The Association for Decentralised Energy
SGHC is a pioneering project, being one of the UK’s oldest and largest commercially developed city centre district energy schemes. Bring Energy has grown the scheme through new connections across a diverse range of customers and installing additional energy centres. Over last 10 years the energy supply has grown by over 50%, original contracts have been renewed and the agreement with Southampton extended.
In 1986, the scheme began delivering heat from the geothermal borehole through a district heating network. Over the years, the main heat station has added several combined heat and power (CHP) engines (6.7MWe) and back-up boilers (8.0MW) for heating along with absorption chillers and back-up vapour compression machines for cooling (13.1MW) and now has a total of five energy centres across the city feeding into the networks.

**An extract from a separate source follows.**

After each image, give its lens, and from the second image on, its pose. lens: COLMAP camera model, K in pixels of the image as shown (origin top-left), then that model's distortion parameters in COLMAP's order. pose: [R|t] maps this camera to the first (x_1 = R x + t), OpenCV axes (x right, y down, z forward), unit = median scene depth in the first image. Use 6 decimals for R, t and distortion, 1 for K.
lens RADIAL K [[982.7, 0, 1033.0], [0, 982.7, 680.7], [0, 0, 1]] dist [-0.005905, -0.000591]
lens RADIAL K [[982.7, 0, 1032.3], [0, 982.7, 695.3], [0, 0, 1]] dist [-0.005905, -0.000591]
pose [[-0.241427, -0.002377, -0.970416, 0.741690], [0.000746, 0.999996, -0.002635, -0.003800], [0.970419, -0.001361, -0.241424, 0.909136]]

The scheme, which started with a single customer (the Civic Centre) now has thousands of customers supplied via heat network and five energy centres to ensure a 24-hour heat supply. It provides heating and cooling to over 2,500 residential customers (apartments and student accommodation), several large office buildings, a hospital, a university , a large shopping centre with multiple outlets and department stores, a supermarket, several hotels (666 beds from luxury to budget), BBC television studios, a swimming and diving complex and the main city police station, among others.
The original heat station established in 1986 on land adjacent to the Pirelli General Cable Works was on open land surrounded by stacked containers. 10 years ago the Pirelli Works had been replaced by a retail park, including an Ikea store which is both a heat and chilled water customer. The energy centre has also had an extension. At the northern extent of the heat network is the Royal South Hampshire (RSH) Hospital. A 725kWe CHP engine and boilers supply the hospital with its heat and electricity, as well as pumping heat into the network to supply other nearby customers, such as the Liberty Point student accommodation and Southampton Solent University campus.
Between the heat station and the RSH Hospital is the Civic Centre, where SGHC maintains and operates the council boilers as a further heat supply for top-up and standby. The City of Southampton continues to grow and develop and the Southampton networks similarly grow, with opportunities for energy centre expansion, new connections and, as a mature scheme, contract renewals. The scheme is therefore continuing to deliver low carbon, competitive, secure energy to the City and diverse range of customers.
In the early 1980s, as part of the city's plan to become self-sustaining in energy, the council (led by Alan Whitehead, now the MP for Southampton Test) took advantage of a geothermal borehole commissioned by the Department of Energy, to examine the potential of geothermal heating in the UK. Due to insufficient resources in the geothermal aquifer, the Department of Energy decided not to proceed but Southampton took the decision to pioneer district heating, and carried on after entering into a ground breaking co-operation arrangement with Utilicom Ltd (now Bring Energy.)
In 1986, Southampton began pumping heat from the geothermal borehole through a district heating network. Over the years, several combined heat and power (CHP) engines and backup boilers for heating have been added, along with absorption chillers and backup vapour compression machines for cooling.